The O'Grady's problem is with North Coast Community Housing (NCCH), the company which terminated its two-year lease of the premises six months prematurely because the house was "uninhabitable".
"It was their tenant that did the damage and we're being punished," Mr O'Grady said.
"I'm not asking them to pay rent while the house is being fixed."
Instead, Mr O'Grady would like to see a resumption of the lease when the house is repaired, possibly at the end of January.
He said his insurance would pay him for lost income while repairs were being done.
"I don't think the NCCH should be able to walk away ... we just don't think it's ethical," he said.
Mr and Mrs O'Grady received their termination letter from NCCH housing services manager Colin Jones on Christmas Eve and had not been able to establish if their property would be considered in the future.

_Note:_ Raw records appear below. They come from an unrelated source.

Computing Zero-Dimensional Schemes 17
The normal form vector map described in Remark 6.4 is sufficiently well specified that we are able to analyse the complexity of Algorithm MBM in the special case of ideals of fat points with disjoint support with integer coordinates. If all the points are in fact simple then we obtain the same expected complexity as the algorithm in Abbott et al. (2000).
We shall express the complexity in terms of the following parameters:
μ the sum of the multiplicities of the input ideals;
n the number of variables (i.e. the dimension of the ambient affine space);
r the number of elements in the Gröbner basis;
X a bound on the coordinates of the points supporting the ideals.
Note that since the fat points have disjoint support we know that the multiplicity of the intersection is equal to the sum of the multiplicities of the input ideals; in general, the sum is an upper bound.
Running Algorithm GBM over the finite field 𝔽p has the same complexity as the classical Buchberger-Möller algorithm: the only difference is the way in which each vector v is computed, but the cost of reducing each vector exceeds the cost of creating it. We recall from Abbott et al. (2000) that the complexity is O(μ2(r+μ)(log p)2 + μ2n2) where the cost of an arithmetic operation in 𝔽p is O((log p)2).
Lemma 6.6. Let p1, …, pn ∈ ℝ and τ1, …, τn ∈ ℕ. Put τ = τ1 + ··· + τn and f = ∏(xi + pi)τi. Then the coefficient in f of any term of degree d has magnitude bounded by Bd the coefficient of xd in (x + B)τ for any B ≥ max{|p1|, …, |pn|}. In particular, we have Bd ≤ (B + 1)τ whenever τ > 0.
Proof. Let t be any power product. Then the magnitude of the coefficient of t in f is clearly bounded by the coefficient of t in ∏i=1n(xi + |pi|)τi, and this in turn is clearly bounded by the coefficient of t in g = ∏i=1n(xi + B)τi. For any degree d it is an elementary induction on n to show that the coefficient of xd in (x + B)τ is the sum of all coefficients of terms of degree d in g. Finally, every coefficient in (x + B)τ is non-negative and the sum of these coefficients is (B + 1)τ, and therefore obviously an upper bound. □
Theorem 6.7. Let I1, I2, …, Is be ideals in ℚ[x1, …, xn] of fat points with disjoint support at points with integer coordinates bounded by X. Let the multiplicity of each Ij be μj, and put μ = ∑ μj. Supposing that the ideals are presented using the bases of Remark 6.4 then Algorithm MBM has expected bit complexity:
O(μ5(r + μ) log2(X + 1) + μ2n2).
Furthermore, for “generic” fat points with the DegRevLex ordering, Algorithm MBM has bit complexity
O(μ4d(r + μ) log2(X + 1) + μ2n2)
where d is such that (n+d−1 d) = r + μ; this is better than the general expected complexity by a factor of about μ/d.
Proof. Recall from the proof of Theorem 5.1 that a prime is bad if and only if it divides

The Daily Examiner tried to contact NCCH, which is partially funded by the NSW Department of Housing, by phone and email yesterday but the office is closed until Tuesday.

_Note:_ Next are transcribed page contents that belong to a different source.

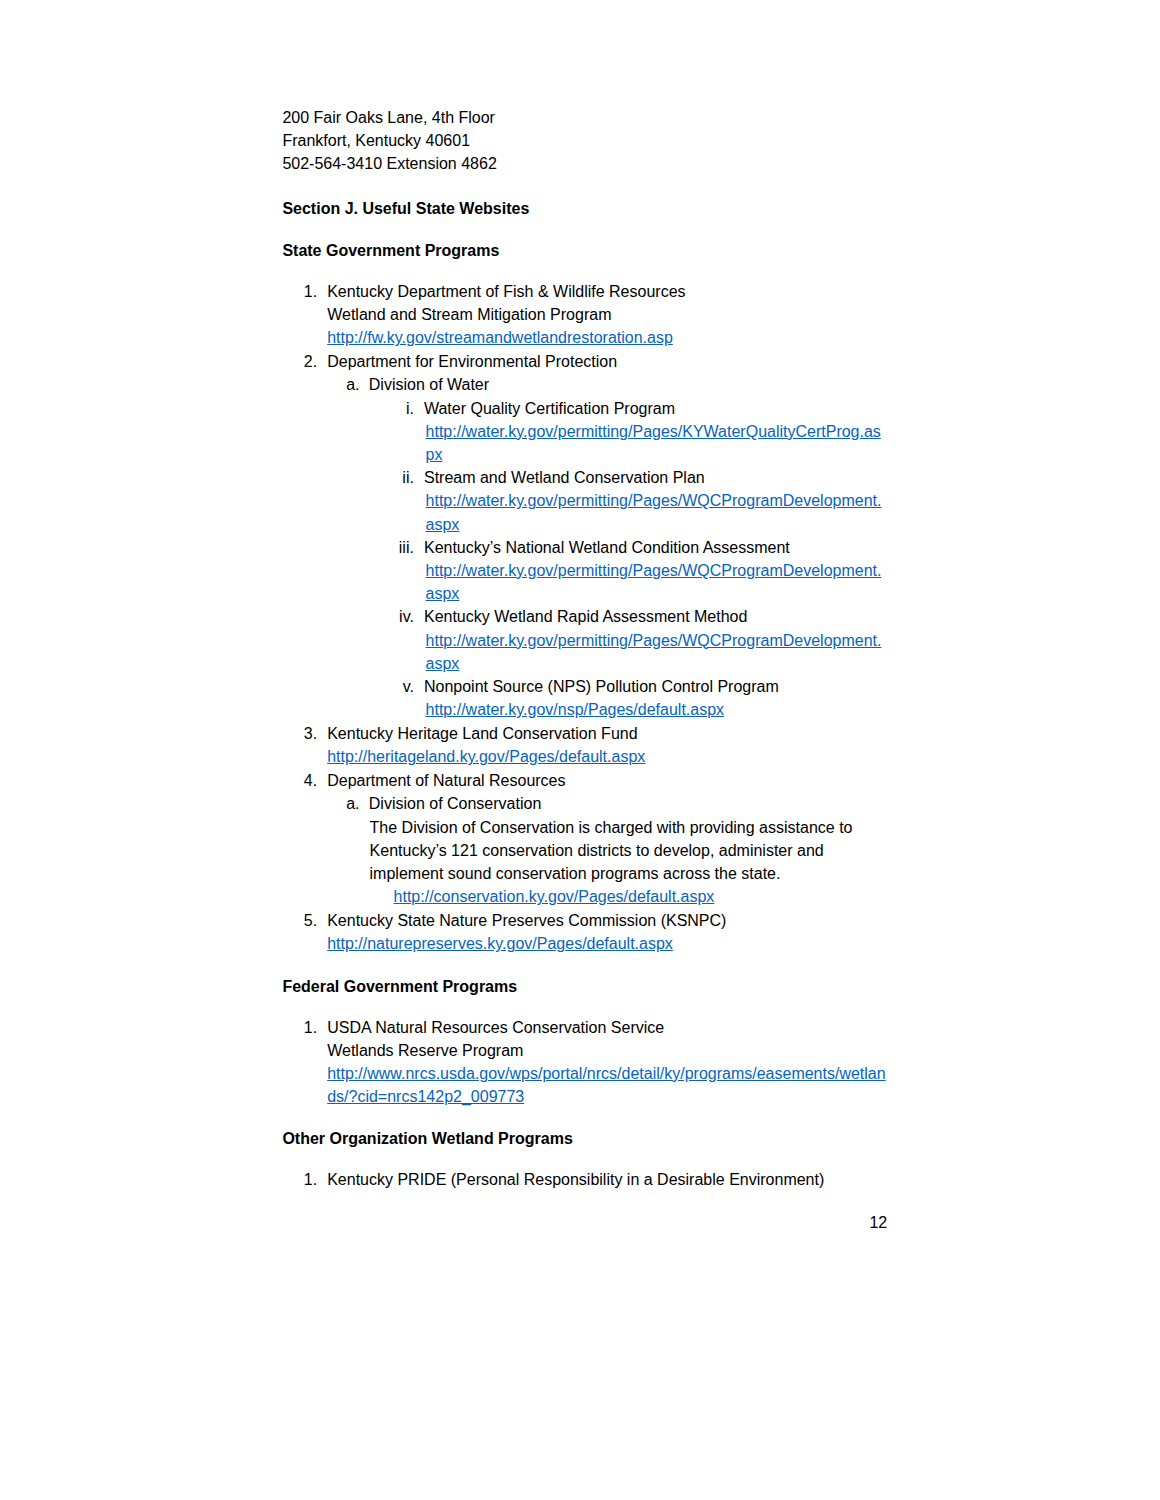200 Fair Oaks Lane, 4th Floor
Frankfort, Kentucky 40601
502-564-3410 Extension 4862
Section J. Useful State Websites
State Government Programs
Kentucky Department of Fish & Wildlife Resources
Wetland and Stream Mitigation Program
http://fw.ky.gov/streamandwetlandrestoration.asp
Department for Environmental Protection
Division of Water
Water Quality Certification Program
http://water.ky.gov/permitting/Pages/KYWaterQualityCertProg.aspx
Stream and Wetland Conservation Plan
http://water.ky.gov/permitting/Pages/WQCProgramDevelopment.aspx
Kentucky’s National Wetland Condition Assessment
http://water.ky.gov/permitting/Pages/WQCProgramDevelopment.aspx
Kentucky Wetland Rapid Assessment Method
http://water.ky.gov/permitting/Pages/WQCProgramDevelopment.aspx
Nonpoint Source (NPS) Pollution Control Program
http://water.ky.gov/nsp/Pages/default.aspx
Kentucky Heritage Land Conservation Fund
http://heritageland.ky.gov/Pages/default.aspx
Department of Natural Resources
Division of Conservation
The Division of Conservation is charged with providing assistance to Kentucky’s 121 conservation districts to develop, administer and implement sound conservation programs across the state. http://conservation.ky.gov/Pages/default.aspx
Kentucky State Nature Preserves Commission (KSNPC)
http://naturepreserves.ky.gov/Pages/default.aspx
Federal Government Programs
USDA Natural Resources Conservation Service
Wetlands Reserve Program
http://www.nrcs.usda.gov/wps/portal/nrcs/detail/ky/programs/easements/wetlands/?cid=nrcs142p2_009773
Other Organization Wetland Programs
Kentucky PRIDE (Personal Responsibility in a Desirable Environment)
12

The couple say they hold no grudge against the family whose child set fire to the home.
"Apparently he was playing with matches and his bedroom caught alight and then he just walked out of his room and shut the door behind him without saying anything," Mrs O'Grady said.

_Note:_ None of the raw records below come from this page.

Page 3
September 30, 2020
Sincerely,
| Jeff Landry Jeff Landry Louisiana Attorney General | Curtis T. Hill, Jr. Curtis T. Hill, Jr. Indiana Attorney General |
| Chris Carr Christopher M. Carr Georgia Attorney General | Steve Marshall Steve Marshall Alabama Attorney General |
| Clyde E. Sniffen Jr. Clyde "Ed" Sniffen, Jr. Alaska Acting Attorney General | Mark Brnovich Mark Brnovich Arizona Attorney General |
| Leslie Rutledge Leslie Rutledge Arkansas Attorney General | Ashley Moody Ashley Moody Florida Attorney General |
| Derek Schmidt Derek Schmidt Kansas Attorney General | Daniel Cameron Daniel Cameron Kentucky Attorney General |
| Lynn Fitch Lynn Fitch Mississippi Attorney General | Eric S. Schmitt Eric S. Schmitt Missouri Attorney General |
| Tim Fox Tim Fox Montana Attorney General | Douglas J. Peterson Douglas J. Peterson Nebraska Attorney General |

"It was only that the father smelt something and had a look that they became aware of it ... it could have been much worse."
On top of his rental concerns, Mr O'Grady is concerned his house and contents insurance is going to leave him short changed.
He said fire and water damaged all but one room of the three-bedroom cottage but much of the damage had not been acknowledged by his insurance company, Crawford and Co.
"I've had two builders come through and say we should gut it and start again, but their builders have missed a heap of stuff," he said.
He said the company had approved a quote for about $38,000 repairs but he'd been given the impression from other builders that it would be closer to $60,000.
Mr O'Grady, a professional fisherman by trade, nominated several items not listed in the company-appointed builder's quote, including roof structure throughout the house, water damage to kitchen walls, cupboards and floor coverings.
It was not the first time the O'Gradys have had trouble with their Wooli "retirement investment".
Two years ago the couple had to replace most of the furniture and carpets in the house after another tenant (not from NCCH) allowed her cats to live inside.